Kapteyn noted that, on an inflation-adjusted basis, oil prices in 2011-2014 were actually higher than they are today, yet the U.S. economy absorbed that shock because the shale boom provided a lift to the industrial base. Soaring WTI crude prices at the time spurred oil/gas companies to increase drilling activity, production growth, and energy-sector investment. This helped create a tailwind for the US’ manufacturing base and offset some of the drag from higher fuel costs.
However, this is where the bullish U.S. economic case starts to look a little shaky. As Kapteyn noted, “The oil sector is much less responsive to prices than a decade ago.”



The Trump administration has indicated that the oil price shock is temporary, suggesting shale drilling is unlikely to increase meaningfully or provide much of a tailwind for the manufacturing base.
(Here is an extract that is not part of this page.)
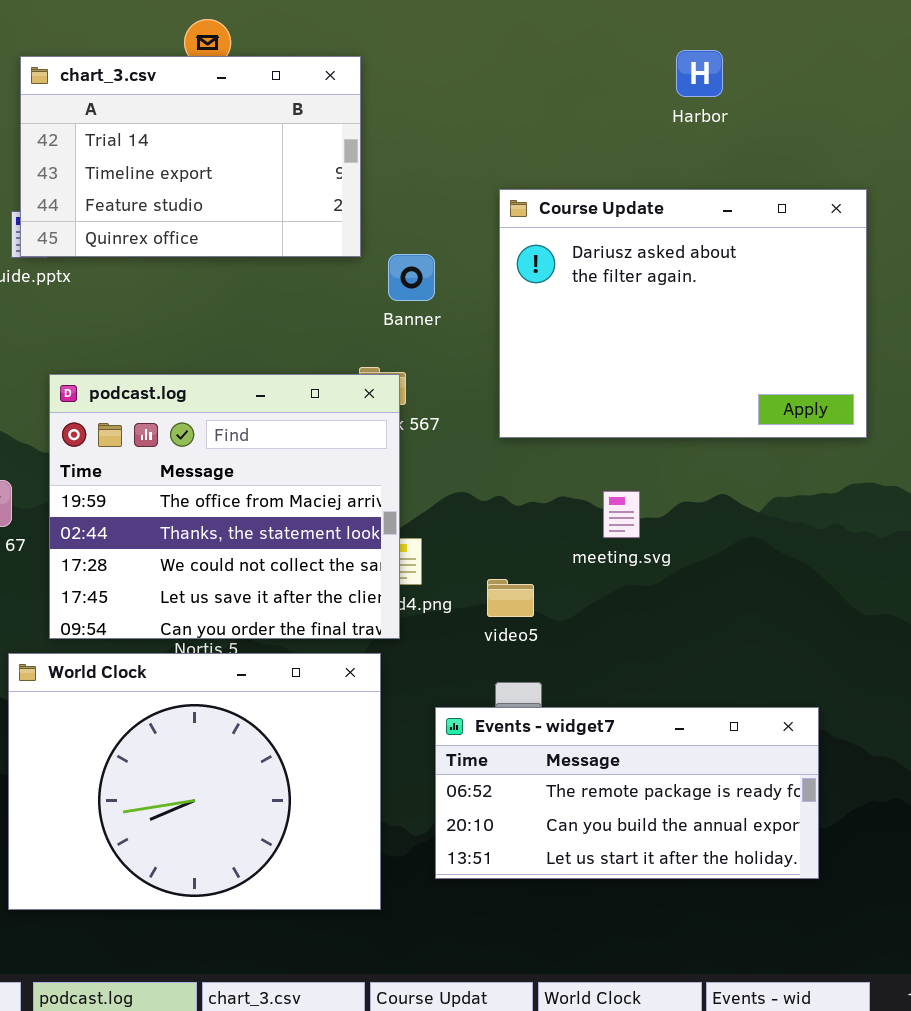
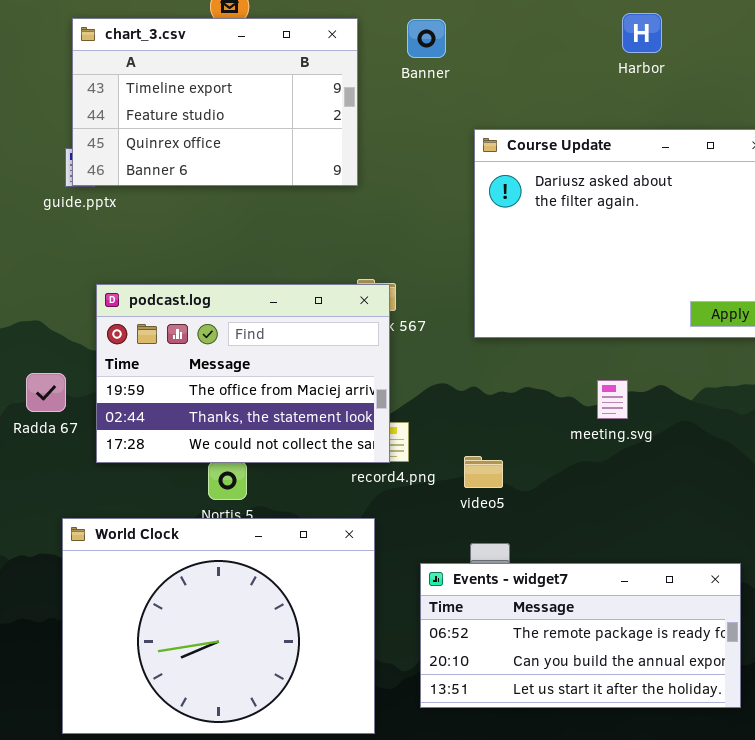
chart_3.csv: [20,56,361,257] -> [72,18,358,186], scrolled down 1 row
Banner: [388,254,435,301] -> [407,19,446,58], moved
podcast.log: [49,374,400,639] -> [96,284,390,463], resized
meeting.svg: [603,491,640,538] -> [597,380,628,419], moved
That means this time, the pain from higher energy prices is more likely to hit consumers directly through weaker spending power, with less offset from booming domestic oil investment.
The shock at the gas pump begins:

We warned:
- $5 Diesel Means A 35% Jump In Prices For US Consumers
Kapteyn continued:
A common question is why current oil prices should be a concern for the U.S. economy when prices were substantially higher in 2011-2014 and growth held up well. Over that earlier period, Brent averaged around $110/bbl—close to $145/bbl in today’s dollars, roughly 23% above today’s spot prices—yet U.S. GDP growth still averaged just over 2%.
There are, of course, many differences relative to then: today’s labor market is weaker, households are more liquidity constrained, and the inflationary impulse is sharper, reflecting a much faster run-up in prices (oil prices never rose more than about 55% year-on-year in 2011-2014, versus close to 100% if today’s prices are sustained).